Bang Zaki menunjukkan proses operasi dan beberapa foto ke Yuni, sedangkan saya melayani Mama yang ingin menelepon kakak-kakak dan adik-adiknya (para tante saya). Saya yang membantu Mama Video Call. Seluruh keluarga menyambut bahagia karena operasi berjalan lancar walaupun berlangsung sangat lama. Yang penting sekarang Mama sudah kembali ke kamar. Amad juga akhirnya datang, istri abang saya juga. Bahkan Yuni membawa anak-anak juga. Seharusnya agak bahaya bawa bayi, tapi khusus hari ini aja. Besok dan seterusnya sudah nggak dibawa lagi.

Karena operasi Mama lancar, kami bersuka cita seolah-olah tidak ada yang sakit. Mama memang masih terbaring lemah, tapi karena kami anak-anak dan menantu Mama pada ngumpul, jadi bisa makan bareng dan bercanda juga.

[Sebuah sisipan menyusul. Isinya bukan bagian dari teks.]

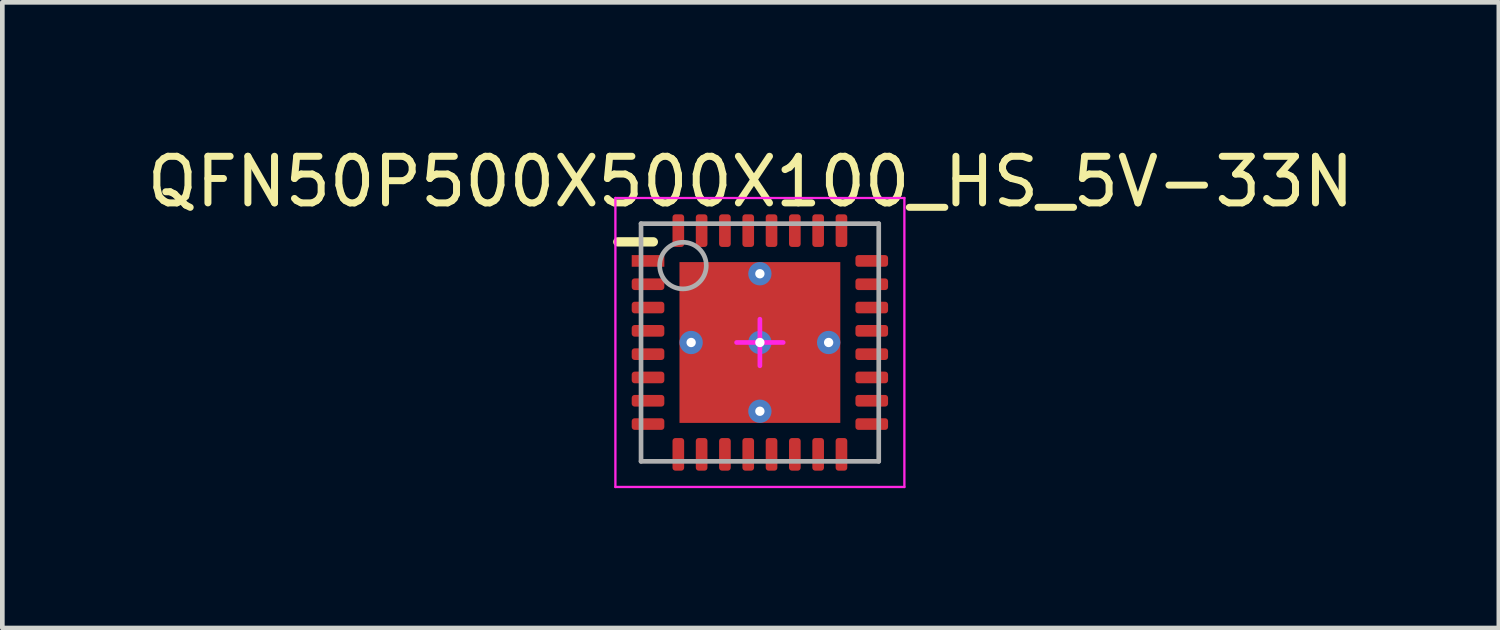
<source format=kicad_pcb>
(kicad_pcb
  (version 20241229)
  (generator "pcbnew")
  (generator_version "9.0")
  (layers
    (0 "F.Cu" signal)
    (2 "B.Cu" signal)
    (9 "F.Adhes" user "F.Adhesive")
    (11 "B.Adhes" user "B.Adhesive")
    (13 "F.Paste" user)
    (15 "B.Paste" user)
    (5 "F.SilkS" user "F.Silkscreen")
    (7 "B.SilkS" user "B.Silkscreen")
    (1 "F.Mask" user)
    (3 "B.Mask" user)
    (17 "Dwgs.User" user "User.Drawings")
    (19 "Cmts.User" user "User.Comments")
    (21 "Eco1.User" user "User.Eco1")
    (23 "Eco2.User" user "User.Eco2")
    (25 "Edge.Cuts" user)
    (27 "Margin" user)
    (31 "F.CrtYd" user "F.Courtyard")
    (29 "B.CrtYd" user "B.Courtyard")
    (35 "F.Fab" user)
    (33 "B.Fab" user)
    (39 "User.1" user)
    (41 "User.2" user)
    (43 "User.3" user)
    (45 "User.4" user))
  (footprint "QFN50P500X500X100_HS_5V-33N"
    (layer "F.Cu")
    (at 13.253 4.298)
    (property "Reference" "QFN50P500X500X100_HS_5V-33N" (at -0.199 -3.45 0) (layer "F.SilkS") (effects (font (size 1 1) (thickness 0.15))))
    (fp_rect (start -1.8 -0.4) (end -0.4 -1.8) (stroke (width 0) (type default)) (fill yes) (layer "F.Mask"))
    (fp_rect (start -0.4 1.8) (end -1.8 0.4) (stroke (width 0) (type default)) (fill yes) (layer "F.Mask"))
    (fp_rect (start 0.4 -1.8) (end 1.8 -0.4) (stroke (width 0) (type default)) (fill yes) (layer "F.Mask"))
    (fp_rect (start 1.8 0.4) (end 0.4 1.8) (stroke (width 0) (type default)) (fill yes) (layer "F.Mask"))
    (fp_poly (pts (xy -0.92 -0.4) (xy -0.92 -0.775) (xy -0.08 -0.775) (xy -0.08 -0.4) (xy -0.2 -0.4) (xy -0.4 -0.2) (xy -0.4 -0.08) (xy -0.8 -0.08) (xy -0.8 -0.4)) (stroke (width 0) (type default)) (fill yes) (layer "F.Mask"))
    (fp_poly (pts (xy -0.555 -0.4) (xy -0.555 -0.775) (xy -1.395 -0.775) (xy -1.395 -0.4) (xy -1.275 -0.4) (xy -1.075 -0.2) (xy -1.075 -0.08) (xy -0.675 -0.08) (xy -0.675 -0.4)) (stroke (width 0) (type default)) (fill yes) (layer "F.Mask"))
    (fp_poly (pts (xy -0.555 0.4) (xy -0.555 0.775) (xy -1.395 0.775) (xy -1.395 0.4) (xy -1.275 0.4) (xy -1.075 0.2) (xy -1.075 0.08) (xy -0.675 0.08) (xy -0.675 0.4)) (stroke (width 0) (type default)) (fill yes) (layer "F.Mask"))
    (fp_poly (pts (xy -0.4 -0.555) (xy -0.775 -0.555) (xy -0.775 -1.395) (xy -0.4 -1.395) (xy -0.4 -1.275) (xy -0.2 -1.075) (xy -0.08 -1.075) (xy -0.08 -0.675) (xy -0.4 -0.675)) (stroke (width 0) (type default)) (fill yes) (layer "F.Mask"))
    (fp_poly (pts (xy -0.4 0.555) (xy -0.775 0.555) (xy -0.775 1.395) (xy -0.4 1.395) (xy -0.4 1.275) (xy -0.2 1.075) (xy -0.08 1.075) (xy -0.08 0.675) (xy -0.4 0.675)) (stroke (width 0) (type default)) (fill yes) (layer "F.Mask"))
    (fp_poly (pts (xy -0.4 0.92) (xy -0.775 0.92) (xy -0.775 0.08) (xy -0.4 0.08) (xy -0.4 0.2) (xy -0.2 0.4) (xy -0.08 0.4) (xy -0.08 0.8) (xy -0.4 0.8)) (stroke (width 0) (type default)) (fill yes) (layer "F.Mask"))
    (fp_poly (pts (xy 0.4 -0.92) (xy 0.775 -0.92) (xy 0.775 -0.08) (xy 0.4 -0.08) (xy 0.4 -0.2) (xy 0.2 -0.4) (xy 0.08 -0.4) (xy 0.08 -0.8) (xy 0.4 -0.8)) (stroke (width 0) (type default)) (fill yes) (layer "F.Mask"))
    (fp_poly (pts (xy 0.4 -0.555) (xy 0.775 -0.555) (xy 0.775 -1.395) (xy 0.4 -1.395) (xy 0.4 -1.275) (xy 0.2 -1.075) (xy 0.08 -1.075) (xy 0.08 -0.675) (xy 0.4 -0.675)) (stroke (width 0) (type default)) (fill yes) (layer "F.Mask"))
    (fp_poly (pts (xy 0.4 0.555) (xy 0.775 0.555) (xy 0.775 1.395) (xy 0.4 1.395) (xy 0.4 1.275) (xy 0.2 1.075) (xy 0.08 1.075) (xy 0.08 0.675) (xy 0.4 0.675)) (stroke (width 0) (type default)) (fill yes) (layer "F.Mask"))
    (fp_poly (pts (xy 0.555 -0.4) (xy 0.555 -0.775) (xy 1.395 -0.775) (xy 1.395 -0.4) (xy 1.275 -0.4) (xy 1.075 -0.2) (xy 1.075 -0.08) (xy 0.675 -0.08) (xy 0.675 -0.4)) (stroke (width 0) (type default)) (fill yes) (layer "F.Mask"))
    (fp_poly (pts (xy 0.555 0.4) (xy 0.555 0.775) (xy 1.395 0.775) (xy 1.395 0.4) (xy 1.275 0.4) (xy 1.075 0.2) (xy 1.075 0.08) (xy 0.675 0.08) (xy 0.675 0.4)) (stroke (width 0) (type default)) (fill yes) (layer "F.Mask"))
    (fp_poly (pts (xy 0.92 0.4) (xy 0.92 0.775) (xy 0.08 0.775) (xy 0.08 0.4) (xy 0.2 0.4) (xy 0.4 0.2) (xy 0.4 0.08) (xy 0.8 0.08) (xy 0.8 0.4)) (stroke (width 0) (type default)) (fill yes) (layer "F.Mask"))
    (fp_line (start -3.048 -2.159) (end -2.286 -2.159) (stroke (width 0.2) (type solid)) (layer "F.SilkS"))
    (fp_rect (start -1.726 -0.4) (end -0.4 -1.724) (stroke (width 0) (type default)) (fill yes) (layer "F.Paste"))
    (fp_rect (start -0.4 1.726) (end -1.724 0.4) (stroke (width 0) (type default)) (fill yes) (layer "F.Paste"))
    (fp_rect (start 0.4 -1.726) (end 1.724 -0.4) (stroke (width 0) (type default)) (fill yes) (layer "F.Paste"))
    (fp_rect (start 1.726 0.4) (end 0.4 1.724) (stroke (width 0) (type default)) (fill yes) (layer "F.Paste"))
    (fp_poly (pts (xy -0.8 -0.8) (xy -0.08 -0.8) (xy -0.08 -0.4) (xy -0.2 -0.4) (xy -0.4 -0.2) (xy -0.4 -0.08) (xy -0.8 -0.08)) (stroke (width 0) (type default)) (fill yes) (layer "F.Paste"))
    (fp_poly (pts (xy -0.8 -0.675) (xy -0.8 -1.395) (xy -0.4 -1.395) (xy -0.4 -1.275) (xy -0.2 -1.075) (xy -0.08 -1.075) (xy -0.08 -0.675)) (stroke (width 0) (type default)) (fill yes) (layer "F.Paste"))
    (fp_poly (pts (xy -0.8 0.675) (xy -0.8 1.395) (xy -0.4 1.395) (xy -0.4 1.275) (xy -0.2 1.075) (xy -0.08 1.075) (xy -0.08 0.675)) (stroke (width 0) (type default)) (fill yes) (layer "F.Paste"))
    (fp_poly (pts (xy -0.8 0.8) (xy -0.8 0.08) (xy -0.4 0.08) (xy -0.4 0.2) (xy -0.2 0.4) (xy -0.08 0.4) (xy -0.08 0.8)) (stroke (width 0) (type default)) (fill yes) (layer "F.Paste"))
    (fp_poly (pts (xy -0.675 -0.8) (xy -1.395 -0.8) (xy -1.395 -0.4) (xy -1.275 -0.4) (xy -1.075 -0.2) (xy -1.075 -0.08) (xy -0.675 -0.08)) (stroke (width 0) (type default)) (fill yes) (layer "F.Paste"))
    (fp_poly (pts (xy -0.675 0.8) (xy -1.395 0.8) (xy -1.395 0.4) (xy -1.275 0.4) (xy -1.075 0.2) (xy -1.075 0.08) (xy -0.675 0.08)) (stroke (width 0) (type default)) (fill yes) (layer "F.Paste"))
    (fp_poly (pts (xy 0.675 -0.8) (xy 1.395 -0.8) (xy 1.395 -0.4) (xy 1.275 -0.4) (xy 1.075 -0.2) (xy 1.075 -0.08) (xy 0.675 -0.08)) (stroke (width 0) (type default)) (fill yes) (layer "F.Paste"))
    (fp_poly (pts (xy 0.675 0.8) (xy 1.395 0.8) (xy 1.395 0.4) (xy 1.275 0.4) (xy 1.075 0.2) (xy 1.075 0.08) (xy 0.675 0.08)) (stroke (width 0) (type default)) (fill yes) (layer "F.Paste"))
    (fp_poly (pts (xy 0.8 -0.8) (xy 0.8 -0.08) (xy 0.4 -0.08) (xy 0.4 -0.2) (xy 0.2 -0.4) (xy 0.08 -0.4) (xy 0.08 -0.8)) (stroke (width 0) (type default)) (fill yes) (layer "F.Paste"))
    (fp_poly (pts (xy 0.8 -0.675) (xy 0.8 -1.395) (xy 0.4 -1.395) (xy 0.4 -1.275) (xy 0.2 -1.075) (xy 0.08 -1.075) (xy 0.08 -0.675)) (stroke (width 0) (type default)) (fill yes) (layer "F.Paste"))
    (fp_poly (pts (xy 0.8 0.675) (xy 0.8 1.395) (xy 0.4 1.395) (xy 0.4 1.275) (xy 0.2 1.075) (xy 0.08 1.075) (xy 0.08 0.675)) (stroke (width 0) (type default)) (fill yes) (layer "F.Paste"))
    (fp_poly (pts (xy 0.8 0.8) (xy 0.08 0.8) (xy 0.08 0.4) (xy 0.2 0.4) (xy 0.4 0.2) (xy 0.4 0.08) (xy 0.8 0.08)) (stroke (width 0) (type default)) (fill yes) (layer "F.Paste"))
    (fp_line (start -3.1 -3.1) (end 3.1 -3.1) (stroke (width 0.05) (type solid)) (layer "F.CrtYd"))
    (fp_line (start -3.1 3.1) (end -3.1 -3.1) (stroke (width 0.05) (type solid)) (layer "F.CrtYd"))
    (fp_line (start -3.1 3.1) (end 3.1 3.1) (stroke (width 0.05) (type solid)) (layer "F.CrtYd"))
    (fp_line (start -0.5 0) (end 0.5 0) (stroke (width 0.1) (type solid)) (layer "F.CrtYd"))
    (fp_line (start 0 0.5) (end 0 -0.5) (stroke (width 0.1) (type solid)) (layer "F.CrtYd"))
    (fp_line (start 3.1 3.1) (end 3.1 -3.1) (stroke (width 0.05) (type solid)) (layer "F.CrtYd"))
    (fp_line (start -2.55 -2.55) (end 2.55 -2.55) (stroke (width 0.1) (type solid)) (layer "F.Fab"))
    (fp_line (start -2.55 2.55) (end -2.55 -2.55) (stroke (width 0.1) (type solid)) (layer "F.Fab"))
    (fp_line (start -2.55 2.55) (end 2.55 2.55) (stroke (width 0.1) (type solid)) (layer "F.Fab"))
    (fp_line (start 2.55 2.55) (end 2.55 -2.55) (stroke (width 0.1) (type solid)) (layer "F.Fab"))
    (fp_circle (center -1.65 -1.65) (end -1.65 -2.15) (stroke (width 0.1) (type solid)) (fill no) (layer "F.Fab"))
    (pad "1" smd rect (at -2.4 -1.75 90) (size 0.25 0.7) (layers "F.Cu" "F.Mask" "F.Paste"))
    (pad "2" smd roundrect (at -2.4 -1.25 90) (size 0.25 0.7) (layers "F.Cu" "F.Mask" "F.Paste") (roundrect_rratio 0.25))
    (pad "3" smd roundrect (at -2.4 -0.75 90) (size 0.25 0.7) (layers "F.Cu" "F.Mask" "F.Paste") (roundrect_rratio 0.25))
    (pad "4" smd roundrect (at -2.4 -0.25 90) (size 0.25 0.7) (layers "F.Cu" "F.Mask" "F.Paste") (roundrect_rratio 0.25))
    (pad "5" smd roundrect (at -2.4 0.25 90) (size 0.25 0.7) (layers "F.Cu" "F.Mask" "F.Paste") (roundrect_rratio 0.25))
    (pad "6" smd roundrect (at -2.4 0.75 90) (size 0.25 0.7) (layers "F.Cu" "F.Mask" "F.Paste") (roundrect_rratio 0.25))
    (pad "7" smd roundrect (at -2.4 1.25 90) (size 0.25 0.7) (layers "F.Cu" "F.Mask" "F.Paste") (roundrect_rratio 0.25))
    (pad "8" smd roundrect (at -2.4 1.75 90) (size 0.25 0.7) (layers "F.Cu" "F.Mask" "F.Paste") (roundrect_rratio 0.25))
    (pad "9" smd roundrect (at -1.75 2.4) (size 0.25 0.7) (layers "F.Cu" "F.Mask" "F.Paste") (roundrect_rratio 0.25))
    (pad "10" smd roundrect (at -1.25 2.4) (size 0.25 0.7) (layers "F.Cu" "F.Mask" "F.Paste") (roundrect_rratio 0.25))
    (pad "11" smd roundrect (at -0.75 2.4) (size 0.25 0.7) (layers "F.Cu" "F.Mask" "F.Paste") (roundrect_rratio 0.25))
    (pad "12" smd roundrect (at -0.25 2.4) (size 0.25 0.7) (layers "F.Cu" "F.Mask" "F.Paste") (roundrect_rratio 0.25))
    (pad "13" smd roundrect (at 0.25 2.4) (size 0.25 0.7) (layers "F.Cu" "F.Mask" "F.Paste") (roundrect_rratio 0.25))
    (pad "14" smd roundrect (at 0.75 2.4) (size 0.25 0.7) (layers "F.Cu" "F.Mask" "F.Paste") (roundrect_rratio 0.25))
    (pad "15" smd roundrect (at 1.25 2.4) (size 0.25 0.7) (layers "F.Cu" "F.Mask" "F.Paste") (roundrect_rratio 0.25))
    (pad "16" smd roundrect (at 1.75 2.4) (size 0.25 0.7) (layers "F.Cu" "F.Mask" "F.Paste") (roundrect_rratio 0.25))
    (pad "17" smd roundrect (at 2.4 1.75 90) (size 0.25 0.7) (layers "F.Cu" "F.Mask" "F.Paste") (roundrect_rratio 0.25))
    (pad "18" smd roundrect (at 2.4 1.25 90) (size 0.25 0.7) (layers "F.Cu" "F.Mask" "F.Paste") (roundrect_rratio 0.25))
    (pad "19" smd roundrect (at 2.4 0.75 90) (size 0.25 0.7) (layers "F.Cu" "F.Mask" "F.Paste") (roundrect_rratio 0.25))
    (pad "20" smd roundrect (at 2.4 0.25 90) (size 0.25 0.7) (layers "F.Cu" "F.Mask" "F.Paste") (roundrect_rratio 0.25))
    (pad "21" smd roundrect (at 2.4 -0.25 90) (size 0.25 0.7) (layers "F.Cu" "F.Mask" "F.Paste") (roundrect_rratio 0.25))
    (pad "22" smd roundrect (at 2.4 -0.75 90) (size 0.25 0.7) (layers "F.Cu" "F.Mask" "F.Paste") (roundrect_rratio 0.25))
    (pad "23" smd roundrect (at 2.4 -1.25 90) (size 0.25 0.7) (layers "F.Cu" "F.Mask" "F.Paste") (roundrect_rratio 0.25))
    (pad "24" smd roundrect (at 2.4 -1.75 90) (size 0.25 0.7) (layers "F.Cu" "F.Mask" "F.Paste") (roundrect_rratio 0.25))
    (pad "25" smd roundrect (at 1.75 -2.4) (size 0.25 0.7) (layers "F.Cu" "F.Mask" "F.Paste") (roundrect_rratio 0.25))
    (pad "26" smd roundrect (at 1.25 -2.4) (size 0.25 0.7) (layers "F.Cu" "F.Mask" "F.Paste") (roundrect_rratio 0.25))
    (pad "27" smd roundrect (at 0.75 -2.4) (size 0.25 0.7) (layers "F.Cu" "F.Mask" "F.Paste") (roundrect_rratio 0.25))
    (pad "28" smd roundrect (at 0.25 -2.4) (size 0.25 0.7) (layers "F.Cu" "F.Mask" "F.Paste") (roundrect_rratio 0.25))
    (pad "29" smd roundrect (at -0.25 -2.4) (size 0.25 0.7) (layers "F.Cu" "F.Mask" "F.Paste") (roundrect_rratio 0.25))
    (pad "30" smd roundrect (at -0.75 -2.4) (size 0.25 0.7) (layers "F.Cu" "F.Mask" "F.Paste") (roundrect_rratio 0.25))
    (pad "31" smd roundrect (at -1.25 -2.4) (size 0.25 0.7) (layers "F.Cu" "F.Mask" "F.Paste") (roundrect_rratio 0.25))
    (pad "32" smd roundrect (at -1.75 -2.4) (size 0.25 0.7) (layers "F.Cu" "F.Mask" "F.Paste") (roundrect_rratio 0.25))
    (pad "33" thru_hole circle (at -1.475 0) (size 0.5 0.5) (drill 0.2) (layers "*.Cu" "B.Mask"))
    (pad "33" thru_hole circle (at 0 -1.475) (size 0.5 0.5) (drill 0.2) (layers "*.Cu" "B.Mask"))
    (pad "33" thru_hole circle (at 0 0) (size 0.5 0.5) (drill 0.2) (layers "*.Cu" "B.Mask"))
    (pad "33" smd rect (at 0 0) (size 3.45 3.45) (layers "F.Cu" "F.Paste"))
    (pad "33" thru_hole circle (at 0 1.475) (size 0.5 0.5) (drill 0.2) (layers "*.Cu" "B.Mask"))
    (pad "33" thru_hole circle (at 1.475 0) (size 0.5 0.5) (drill 0.2) (layers "*.Cu" "B.Mask")))
  (gr_rect
    (start -3 -3)
    (end 29.107 10.423)
    (stroke (width 0.1) (type default))
    (fill no)
    (layer "Edge.Cuts")))
</source>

Rasa khawatir yang tadi sangat membuncah sudah lewat. Alhamdulillah operasi berjalan lancar. Sesekali Mama masih bertanya, "Eh, Mami udah ditelpon belum? Cek Ni kayaknya belum di telpon deh." Padahal semua orang sudah ditelpon sama Mama tadi, cuma ya karena biusnya belum hilang sepenuhnya, jadi Mama belum kembali normal.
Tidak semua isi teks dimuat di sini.